To help you cope with this normal stage in your child's development, you should always remember that your child isn't trying to be defiant or rebellious on purpose. He is just trying to express his growing independence and doesn't have the language skills to easily express his needs. This can also be the reason why your toddler frequently gets frustrated and resorts to hitting, biting, and temper tantrums when he doesn't get his way.

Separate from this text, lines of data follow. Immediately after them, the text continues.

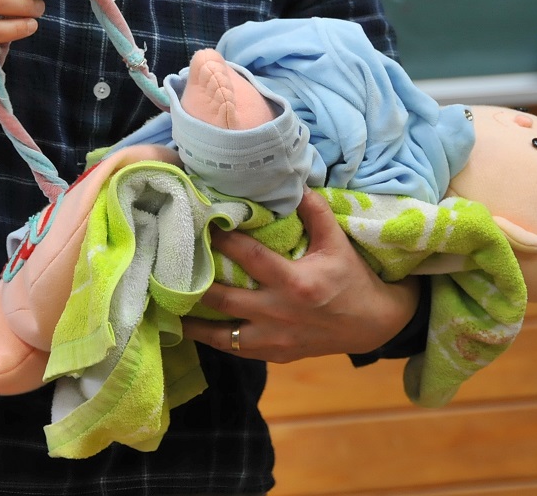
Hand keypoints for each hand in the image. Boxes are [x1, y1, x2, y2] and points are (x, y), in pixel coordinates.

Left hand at [182, 188, 420, 362]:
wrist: (373, 324)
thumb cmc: (353, 279)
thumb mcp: (338, 243)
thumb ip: (315, 212)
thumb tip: (293, 183)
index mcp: (296, 283)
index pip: (249, 258)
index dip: (222, 240)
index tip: (199, 222)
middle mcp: (280, 313)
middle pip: (223, 298)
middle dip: (193, 281)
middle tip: (164, 264)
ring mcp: (274, 338)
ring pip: (220, 332)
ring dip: (191, 318)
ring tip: (163, 301)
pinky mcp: (273, 354)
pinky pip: (232, 348)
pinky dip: (209, 337)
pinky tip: (186, 325)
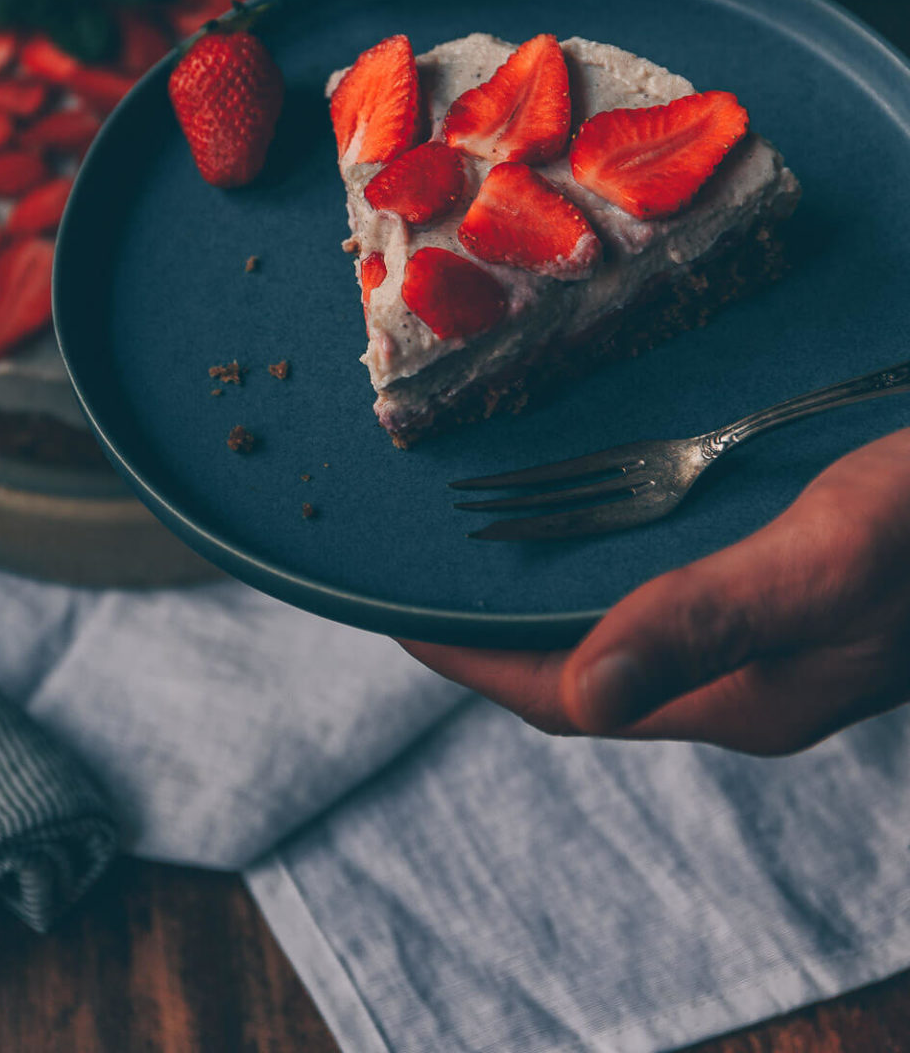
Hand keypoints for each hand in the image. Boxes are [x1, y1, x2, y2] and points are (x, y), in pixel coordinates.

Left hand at [402, 428, 909, 754]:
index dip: (473, 666)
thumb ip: (709, 618)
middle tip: (417, 572)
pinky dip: (611, 561)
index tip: (391, 620)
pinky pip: (670, 591)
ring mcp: (772, 640)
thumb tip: (581, 689)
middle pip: (586, 671)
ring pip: (625, 630)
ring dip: (548, 597)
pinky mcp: (791, 591)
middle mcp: (745, 680)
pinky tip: (596, 514)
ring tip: (478, 543)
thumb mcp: (823, 561)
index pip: (569, 700)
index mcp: (742, 697)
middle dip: (495, 635)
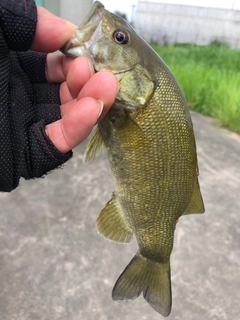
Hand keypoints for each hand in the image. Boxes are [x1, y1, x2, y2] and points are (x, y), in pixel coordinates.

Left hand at [31, 7, 117, 153]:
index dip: (73, 57)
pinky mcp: (27, 154)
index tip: (87, 48)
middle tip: (102, 70)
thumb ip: (23, 21)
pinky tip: (92, 109)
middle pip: (67, 91)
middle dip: (87, 80)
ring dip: (93, 102)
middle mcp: (23, 98)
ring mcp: (27, 127)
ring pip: (70, 117)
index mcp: (13, 71)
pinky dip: (78, 129)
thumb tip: (67, 32)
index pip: (53, 66)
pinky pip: (57, 144)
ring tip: (108, 85)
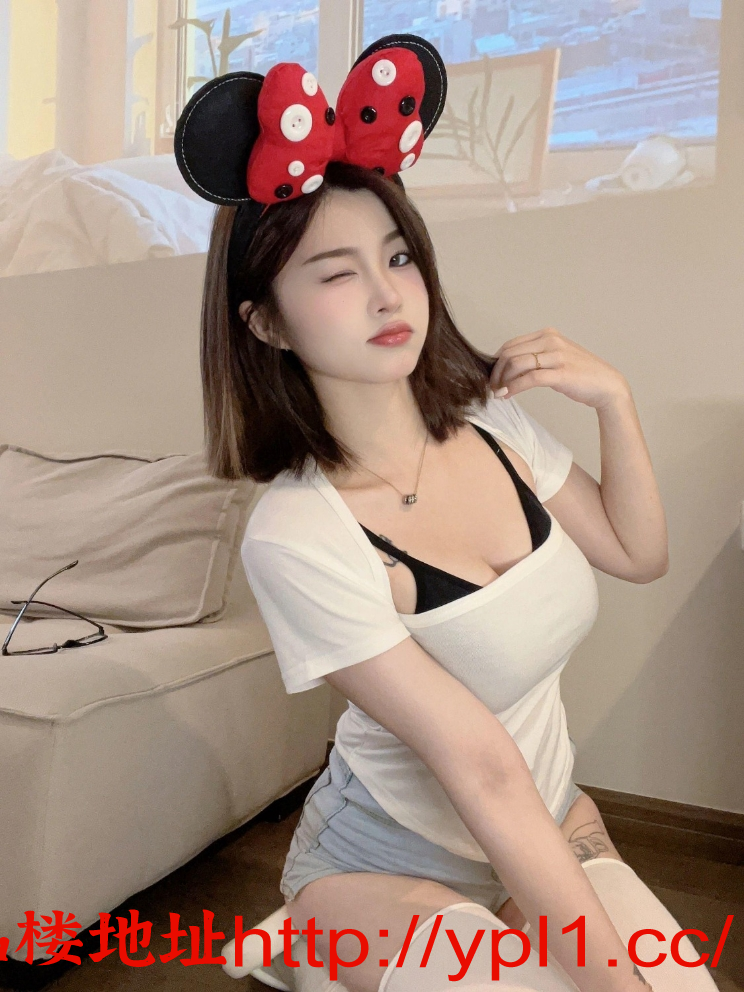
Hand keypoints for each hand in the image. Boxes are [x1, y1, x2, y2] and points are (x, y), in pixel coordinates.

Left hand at [489, 327, 630, 410]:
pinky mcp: (560, 373)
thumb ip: (536, 358)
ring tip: (497, 393)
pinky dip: (513, 388)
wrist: (606, 385)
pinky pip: (529, 378)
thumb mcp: (556, 358)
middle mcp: (550, 340)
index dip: (496, 361)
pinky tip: (507, 395)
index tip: (491, 376)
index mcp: (547, 334)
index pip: (511, 345)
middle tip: (491, 387)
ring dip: (502, 380)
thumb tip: (508, 368)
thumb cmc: (580, 374)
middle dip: (496, 372)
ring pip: (516, 364)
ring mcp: (556, 355)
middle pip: (509, 353)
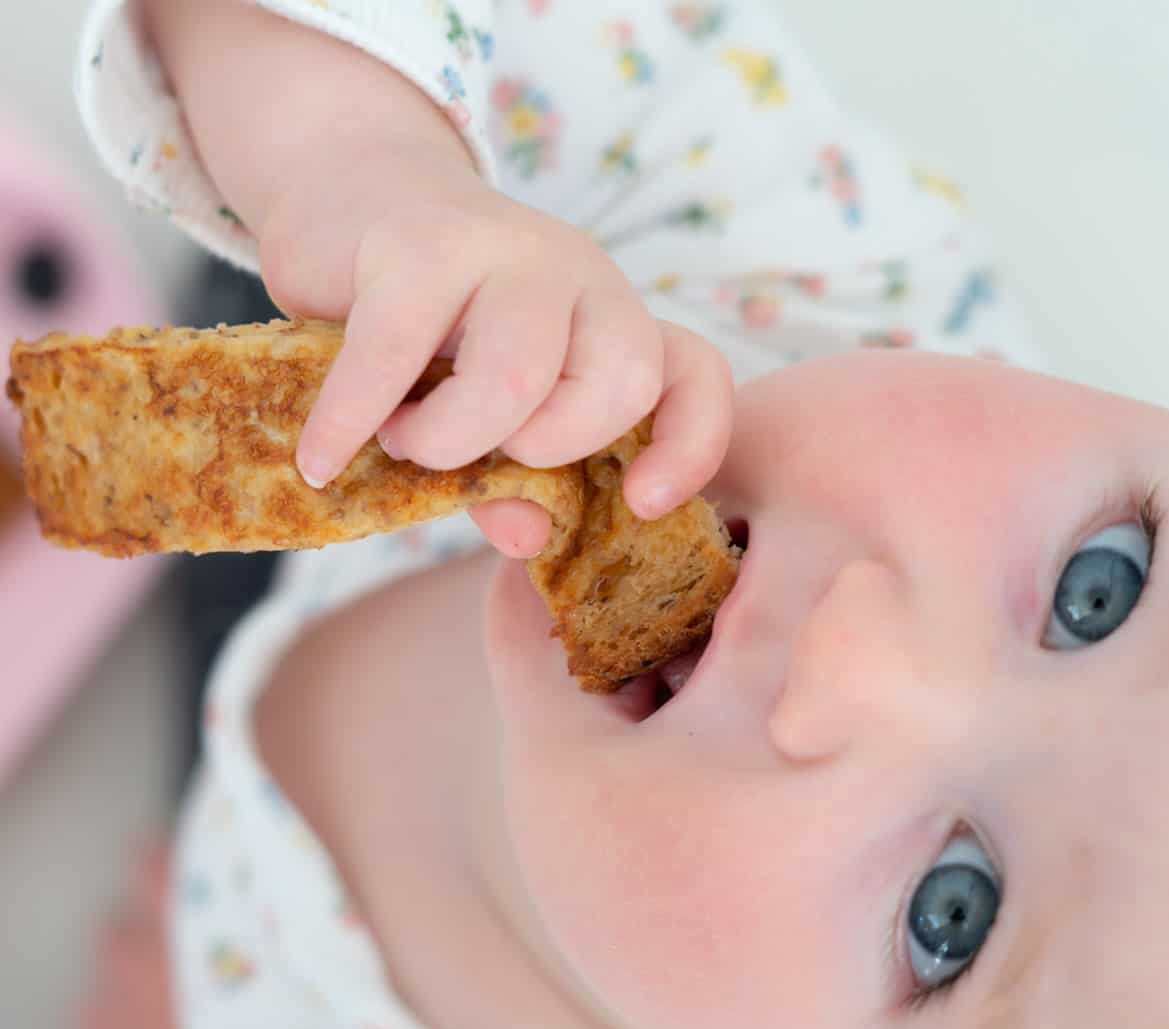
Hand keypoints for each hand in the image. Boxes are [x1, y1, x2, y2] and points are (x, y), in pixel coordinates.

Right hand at [261, 141, 733, 554]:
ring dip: (446, 441)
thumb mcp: (484, 413)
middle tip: (471, 455)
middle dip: (541, 450)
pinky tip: (321, 461)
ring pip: (518, 378)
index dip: (689, 445)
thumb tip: (530, 540)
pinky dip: (351, 425)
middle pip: (616, 385)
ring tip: (398, 441)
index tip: (642, 502)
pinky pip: (394, 356)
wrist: (351, 195)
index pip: (694, 375)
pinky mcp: (418, 241)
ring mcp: (508, 248)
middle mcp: (581, 276)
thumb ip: (515, 478)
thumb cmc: (430, 331)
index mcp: (611, 321)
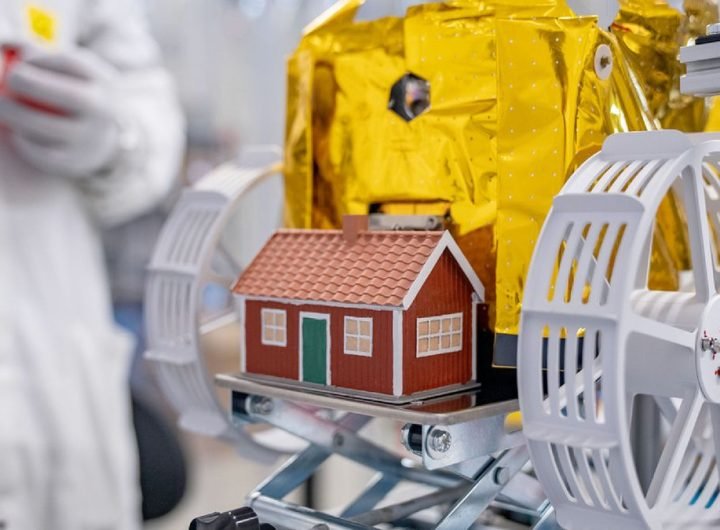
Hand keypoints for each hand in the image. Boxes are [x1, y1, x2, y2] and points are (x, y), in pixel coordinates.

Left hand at [0, 46, 121, 177]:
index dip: (42, 59)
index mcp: (105, 84)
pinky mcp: (74, 161)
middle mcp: (103, 112)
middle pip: (69, 95)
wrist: (102, 139)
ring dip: (16, 114)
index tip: (24, 61)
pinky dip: (23, 140)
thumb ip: (42, 59)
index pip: (73, 65)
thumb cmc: (75, 95)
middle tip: (11, 80)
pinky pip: (41, 152)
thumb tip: (5, 49)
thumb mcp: (71, 74)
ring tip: (2, 107)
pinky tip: (16, 132)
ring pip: (48, 126)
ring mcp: (90, 138)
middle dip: (31, 84)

Forget what I said about all that simple joy stuff; this sounds like way more fun.

Tuesday, October 14, 2008

A Blogaversary and a Bedtime Story

Happy blogaversary to me.
So one year and about a dozen thoughts of quitting later, it’s time to pull aside the curtain and reveal G&P’s s33kr1t, mystical origins. Gather ‘round, kiddies, Uncle Andrew’s gonna tell you a story.
Oddly enough it all starts with my brother, who, despite his H.I.M. tattoo fetish, really ain’t that that bad of a guy. Usually. The thing is, dude, a single father of two, is currently serving his third rotation in the Middle East as we speak (two tours spent in Qatar, the first in Baghdad). Briefly excusing his horrifically bad musical taste (again, H.I.M. tats), while he’s been gone we’ve actually bonded had some fairly interesting convos re: music, insanely violent Asian action films and, natch, the war, which tends to generate some all around mixed feelings in everyone involved.
But what has all this to do with blogging, you ask, impatient as I waste both pixels and your time navel gazing. Like I said, mixed feelings about the war. While I’m a little to the left of Kropotkin, myself, I do tend to find it annoying that my beloved punk and metal tend to be a tad lazy in addressing the complexities of political life in the 21st Century. Instead we’re usually left with stale ’80s sloganeering and lazy, reflexive attacks on the usual suspects: generic politicians, generic bankers, generic businesses and theo old standby, the military, usually with no appreciation for subtly, nuance or just generally taking more than 10 minutes to pen an original thought to anchor generic grind song about how the system sucks No. 12,342,479,987,498,374.
So, knowing there were a couple of guys who actually had combat experience working the grind scene, I hit them up for interviews, thinking I could just shop the story to some webzine for $30 and call it a day. And while just about everyone I approached graciously agreed to do interviews with some no name guy in D.C. without a magazine or even a lousy Blogspot account to his name. Writing the story was a snap; that’s what I do for a living. But after a few months of absolute fucking silence on behalf of every zine editor and web site manager I approached, I got pissed and the blog was born. I had a story I believed in, just nowhere to get it out. So after dashing off a regrettably lame blog name (I’m a huge Dostoyevsky devotee but Notes from Underground was already taken), voila, G&P became unnecessary music blog No. 34,329,238 to grace the intertubes.
Here I am a year later, and once again my brother is working 12 hour shifts six days a week in the desert, facing the possibility of being stop lossed, missing my upcoming wedding, missing Christmas with his kids, possibly missing his son’s fifth birthday, leaving my parents – who should be planning for retirement but instead have been potty training yet again – to watch one of his kids for him.
Given America will be hitting the polls in about two weeks and the frenzy of the final days of election ’08 is all but guaranteed to suck any substance out of our political discourse, I wanted to revisit what metalheads who have served on the front lines in Middle East wars current and past actually had to say about war, music and making the two mix.
I hope to hell I have no reason to post it again next year. Meanwhile, Mr. I-Know-How-to-Win-Wars-But-I-Won’t-Tell-You-How, go fuck yourself.